## Task requirements
Return every line of the records below word for word, omitting the pictures.

━━━ Exercise materials ━━━

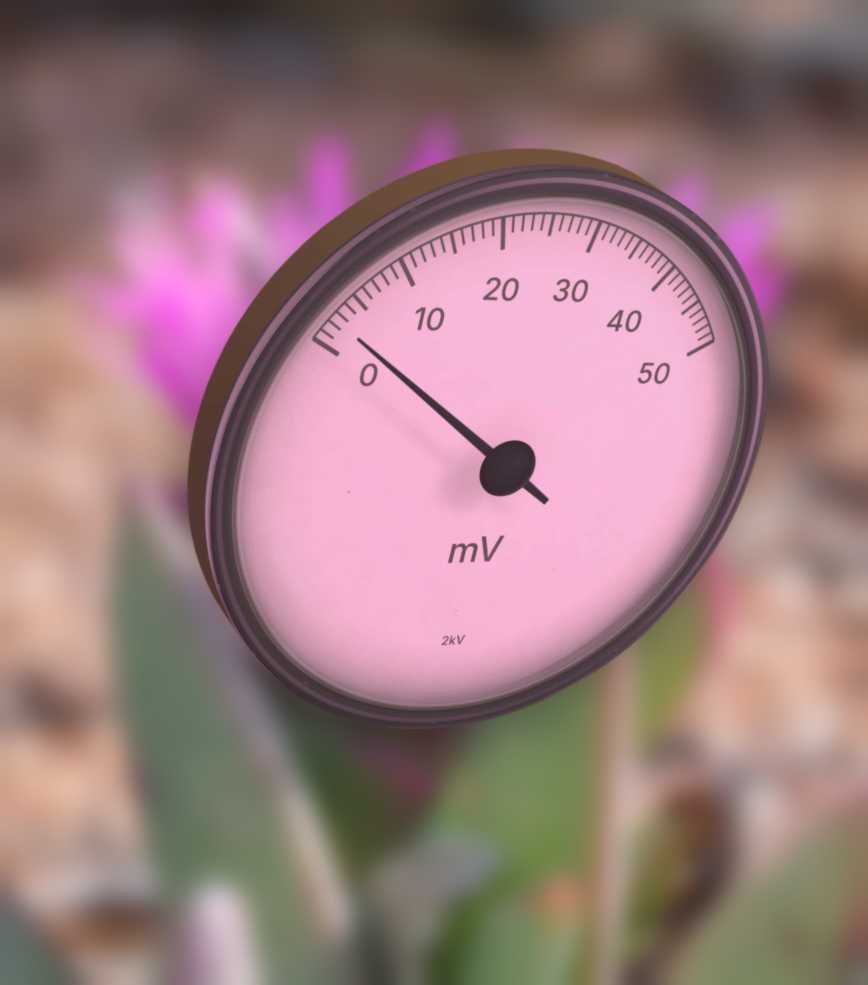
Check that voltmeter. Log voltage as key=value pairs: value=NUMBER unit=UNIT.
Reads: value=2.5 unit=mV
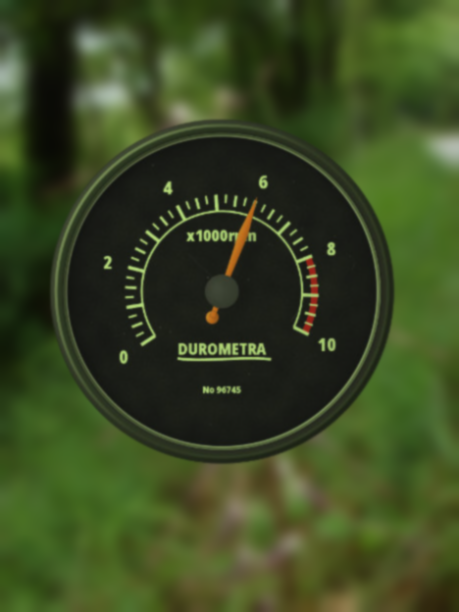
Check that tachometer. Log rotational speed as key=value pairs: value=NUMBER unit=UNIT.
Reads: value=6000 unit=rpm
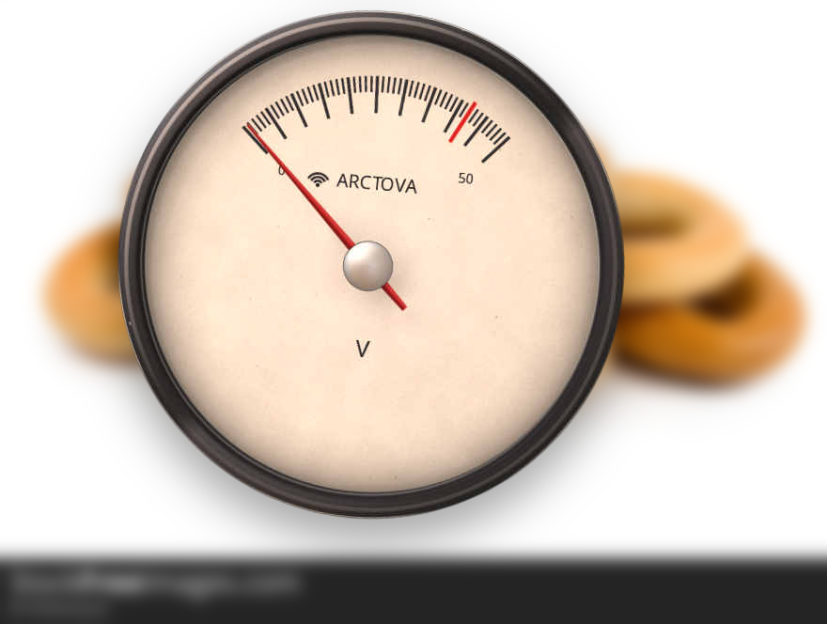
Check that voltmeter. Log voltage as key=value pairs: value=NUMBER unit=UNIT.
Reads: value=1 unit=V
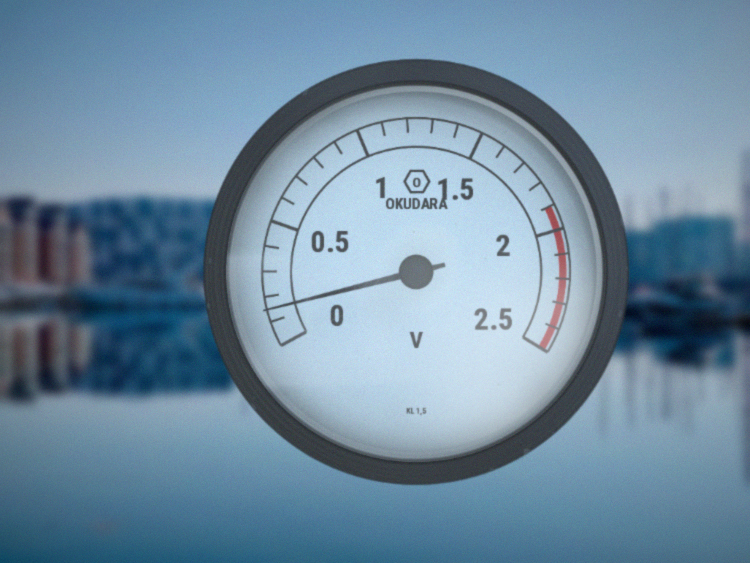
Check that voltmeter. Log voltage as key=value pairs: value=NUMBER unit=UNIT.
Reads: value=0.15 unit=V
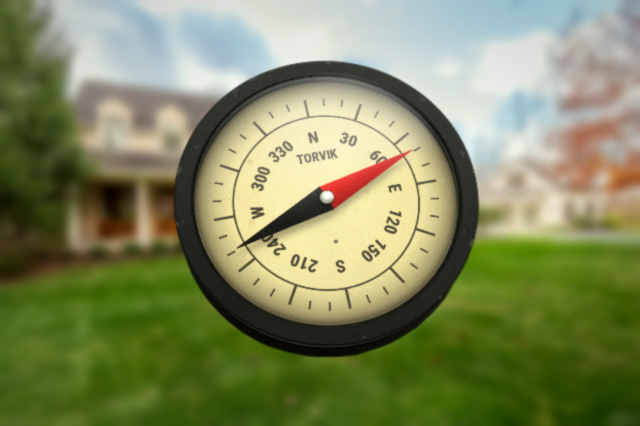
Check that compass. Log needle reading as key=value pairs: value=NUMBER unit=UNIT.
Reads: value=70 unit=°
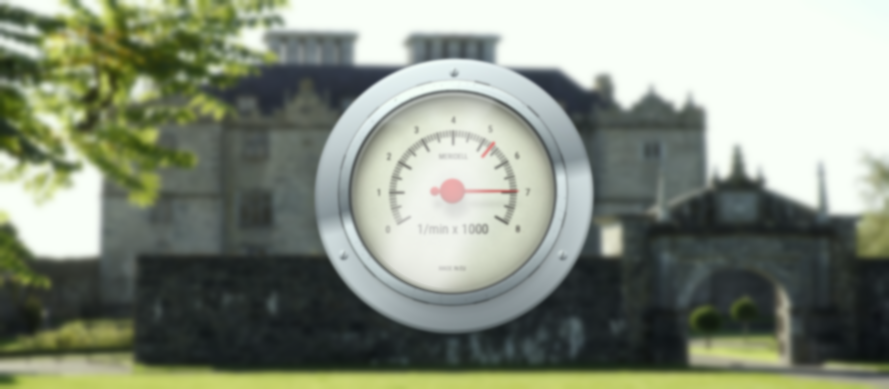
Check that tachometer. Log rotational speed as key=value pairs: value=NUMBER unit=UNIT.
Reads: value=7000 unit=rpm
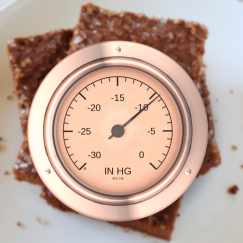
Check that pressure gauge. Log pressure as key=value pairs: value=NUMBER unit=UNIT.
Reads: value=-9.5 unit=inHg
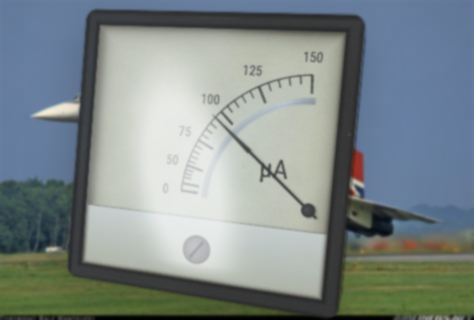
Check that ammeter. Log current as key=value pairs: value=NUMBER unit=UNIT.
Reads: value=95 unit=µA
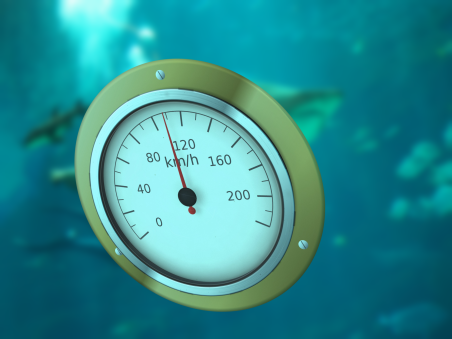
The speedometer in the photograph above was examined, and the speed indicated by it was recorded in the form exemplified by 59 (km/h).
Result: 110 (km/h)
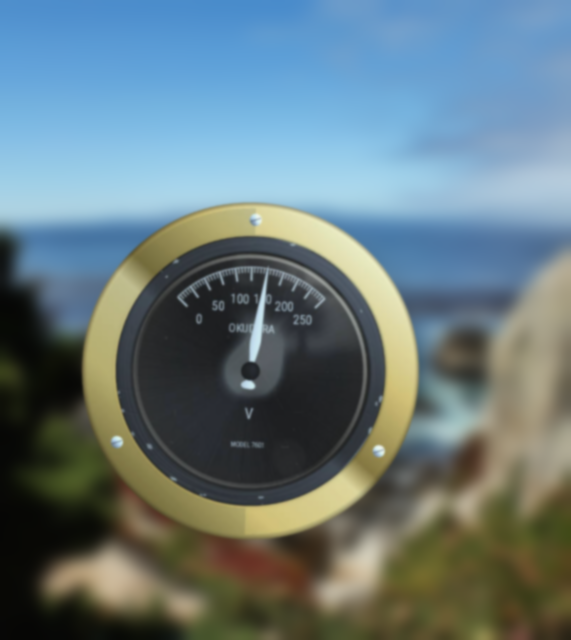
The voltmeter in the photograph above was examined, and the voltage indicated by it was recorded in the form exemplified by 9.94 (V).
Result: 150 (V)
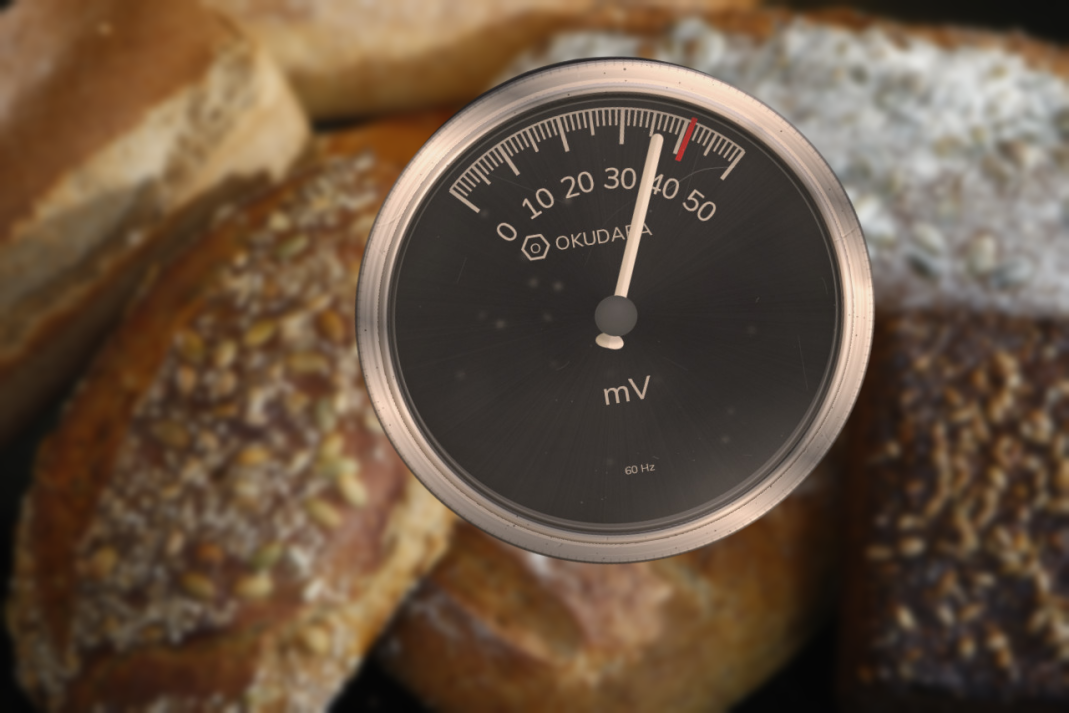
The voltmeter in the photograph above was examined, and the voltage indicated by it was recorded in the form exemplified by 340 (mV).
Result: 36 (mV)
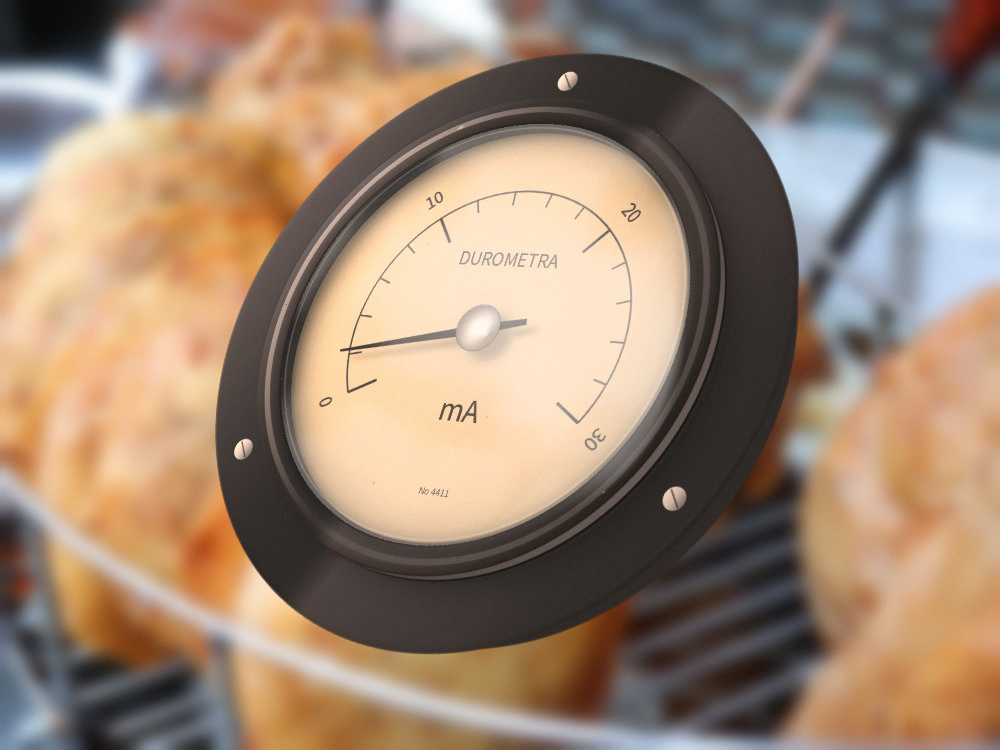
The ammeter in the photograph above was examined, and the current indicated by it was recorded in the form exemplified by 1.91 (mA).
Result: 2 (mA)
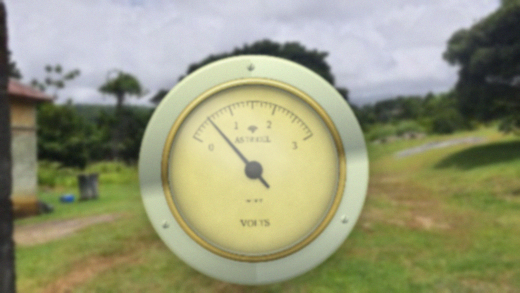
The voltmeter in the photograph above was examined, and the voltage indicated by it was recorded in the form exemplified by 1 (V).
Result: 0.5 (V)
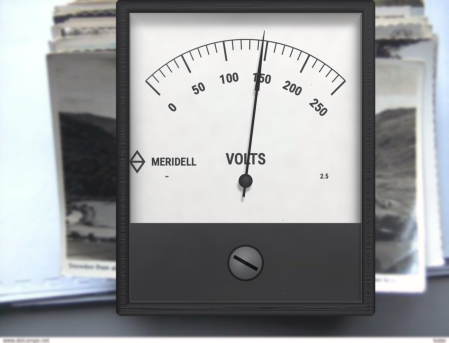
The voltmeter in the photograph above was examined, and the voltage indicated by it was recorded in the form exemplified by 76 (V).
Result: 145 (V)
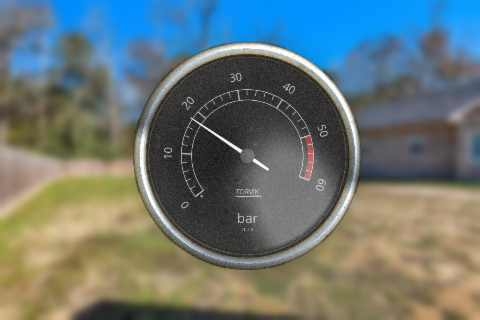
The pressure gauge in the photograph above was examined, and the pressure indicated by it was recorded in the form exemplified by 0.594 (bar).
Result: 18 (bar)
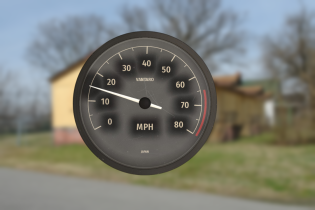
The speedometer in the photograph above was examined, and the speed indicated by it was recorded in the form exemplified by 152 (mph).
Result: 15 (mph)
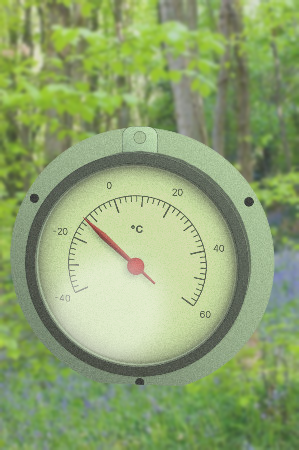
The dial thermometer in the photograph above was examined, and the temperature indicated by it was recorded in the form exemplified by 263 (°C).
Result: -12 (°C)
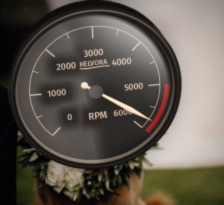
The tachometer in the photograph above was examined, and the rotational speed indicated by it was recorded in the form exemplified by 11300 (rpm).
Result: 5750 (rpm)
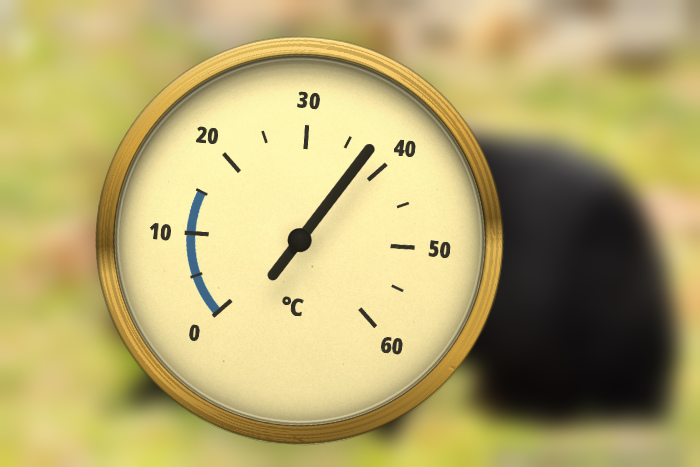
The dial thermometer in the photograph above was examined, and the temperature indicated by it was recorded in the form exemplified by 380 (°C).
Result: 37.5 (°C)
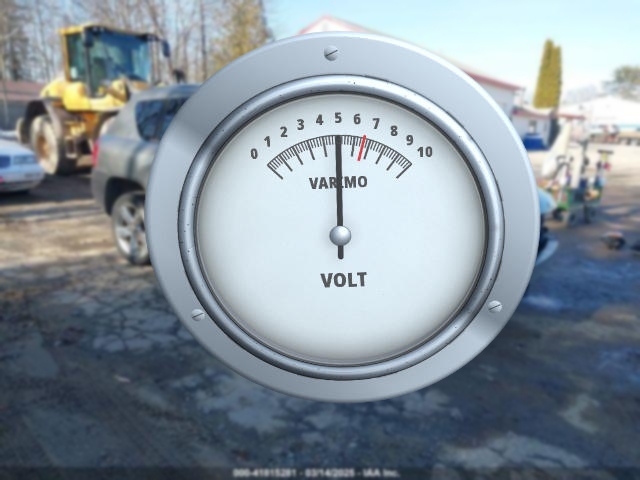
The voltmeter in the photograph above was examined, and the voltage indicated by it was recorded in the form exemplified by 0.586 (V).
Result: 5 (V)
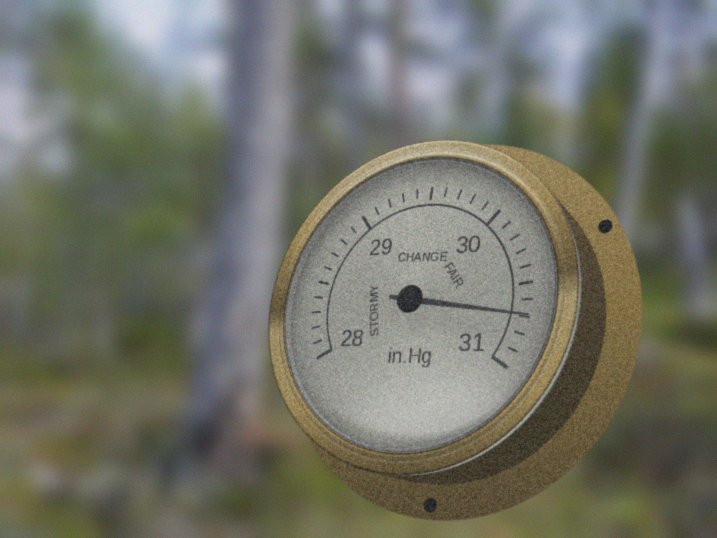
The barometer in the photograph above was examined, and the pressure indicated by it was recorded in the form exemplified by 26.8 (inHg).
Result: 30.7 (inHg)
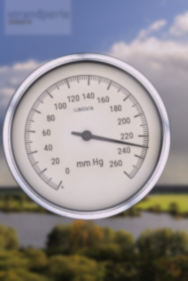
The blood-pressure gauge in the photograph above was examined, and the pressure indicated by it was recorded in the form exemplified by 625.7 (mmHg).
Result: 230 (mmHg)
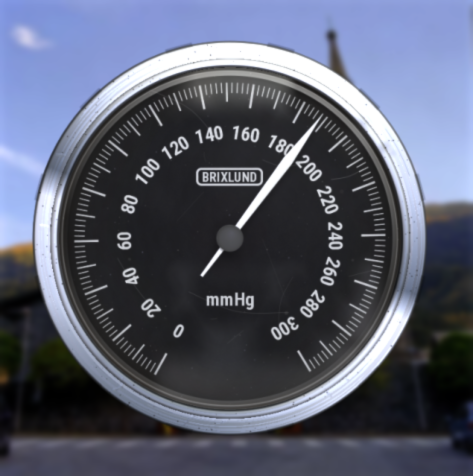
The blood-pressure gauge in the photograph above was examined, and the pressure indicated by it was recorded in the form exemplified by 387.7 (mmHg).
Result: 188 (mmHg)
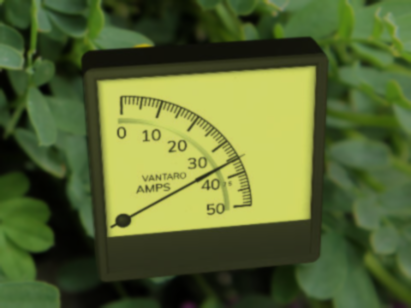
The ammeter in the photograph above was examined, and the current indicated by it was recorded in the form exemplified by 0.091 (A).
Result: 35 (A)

━━━

## Task result
Check that voltmeter. Log voltage as key=value pairs: value=NUMBER unit=UNIT.
Reads: value=2.5 unit=mV
Check that tachometer. Log rotational speed as key=value pairs: value=NUMBER unit=UNIT.
Reads: value=6000 unit=rpm
Check that voltmeter. Log voltage as key=value pairs: value=NUMBER unit=UNIT.
Reads: value=1 unit=V
Check that voltmeter. Log voltage as key=value pairs: value=NUMBER unit=UNIT.
Reads: value=0.15 unit=V
Check that compass. Log needle reading as key=value pairs: value=NUMBER unit=UNIT.
Reads: value=70 unit=°
Check that tachometer. Log rotational speed as key=value pairs: value=NUMBER unit=UNIT.
Reads: value=7000 unit=rpm
Check that pressure gauge. Log pressure as key=value pairs: value=NUMBER unit=UNIT.
Reads: value=-9.5 unit=inHg
Check that ammeter. Log current as key=value pairs: value=NUMBER unit=UNIT.
Reads: value=95 unit=µA
The speedometer in the photograph above was examined, and the speed indicated by it was recorded in the form exemplified by 59 (km/h).
Result: 110 (km/h)
The voltmeter in the photograph above was examined, and the voltage indicated by it was recorded in the form exemplified by 9.94 (V).
Result: 150 (V)
The voltmeter in the photograph above was examined, and the voltage indicated by it was recorded in the form exemplified by 340 (mV).
Result: 36 (mV)
The ammeter in the photograph above was examined, and the current indicated by it was recorded in the form exemplified by 1.91 (mA).
Result: 2 (mA)
The voltmeter in the photograph above was examined, and the voltage indicated by it was recorded in the form exemplified by 1 (V).
Result: 0.5 (V)
The voltmeter in the photograph above was examined, and the voltage indicated by it was recorded in the form exemplified by 76 (V).
Result: 145 (V)
The pressure gauge in the photograph above was examined, and the pressure indicated by it was recorded in the form exemplified by 0.594 (bar).
Result: 18 (bar)
The speedometer in the photograph above was examined, and the speed indicated by it was recorded in the form exemplified by 152 (mph).
Result: 15 (mph)
The dial thermometer in the photograph above was examined, and the temperature indicated by it was recorded in the form exemplified by 263 (°C).
Result: -12 (°C)
The tachometer in the photograph above was examined, and the rotational speed indicated by it was recorded in the form exemplified by 11300 (rpm).
Result: 5750 (rpm)
The dial thermometer in the photograph above was examined, and the temperature indicated by it was recorded in the form exemplified by 380 (°C).
Result: 37.5 (°C)
The voltmeter in the photograph above was examined, and the voltage indicated by it was recorded in the form exemplified by 0.586 (V).
Result: 5 (V)
The barometer in the photograph above was examined, and the pressure indicated by it was recorded in the form exemplified by 26.8 (inHg).
Result: 30.7 (inHg)
The blood-pressure gauge in the photograph above was examined, and the pressure indicated by it was recorded in the form exemplified by 625.7 (mmHg).
Result: 230 (mmHg)
The blood-pressure gauge in the photograph above was examined, and the pressure indicated by it was recorded in the form exemplified by 387.7 (mmHg).
Result: 188 (mmHg)
The ammeter in the photograph above was examined, and the current indicated by it was recorded in the form exemplified by 0.091 (A).
Result: 35 (A)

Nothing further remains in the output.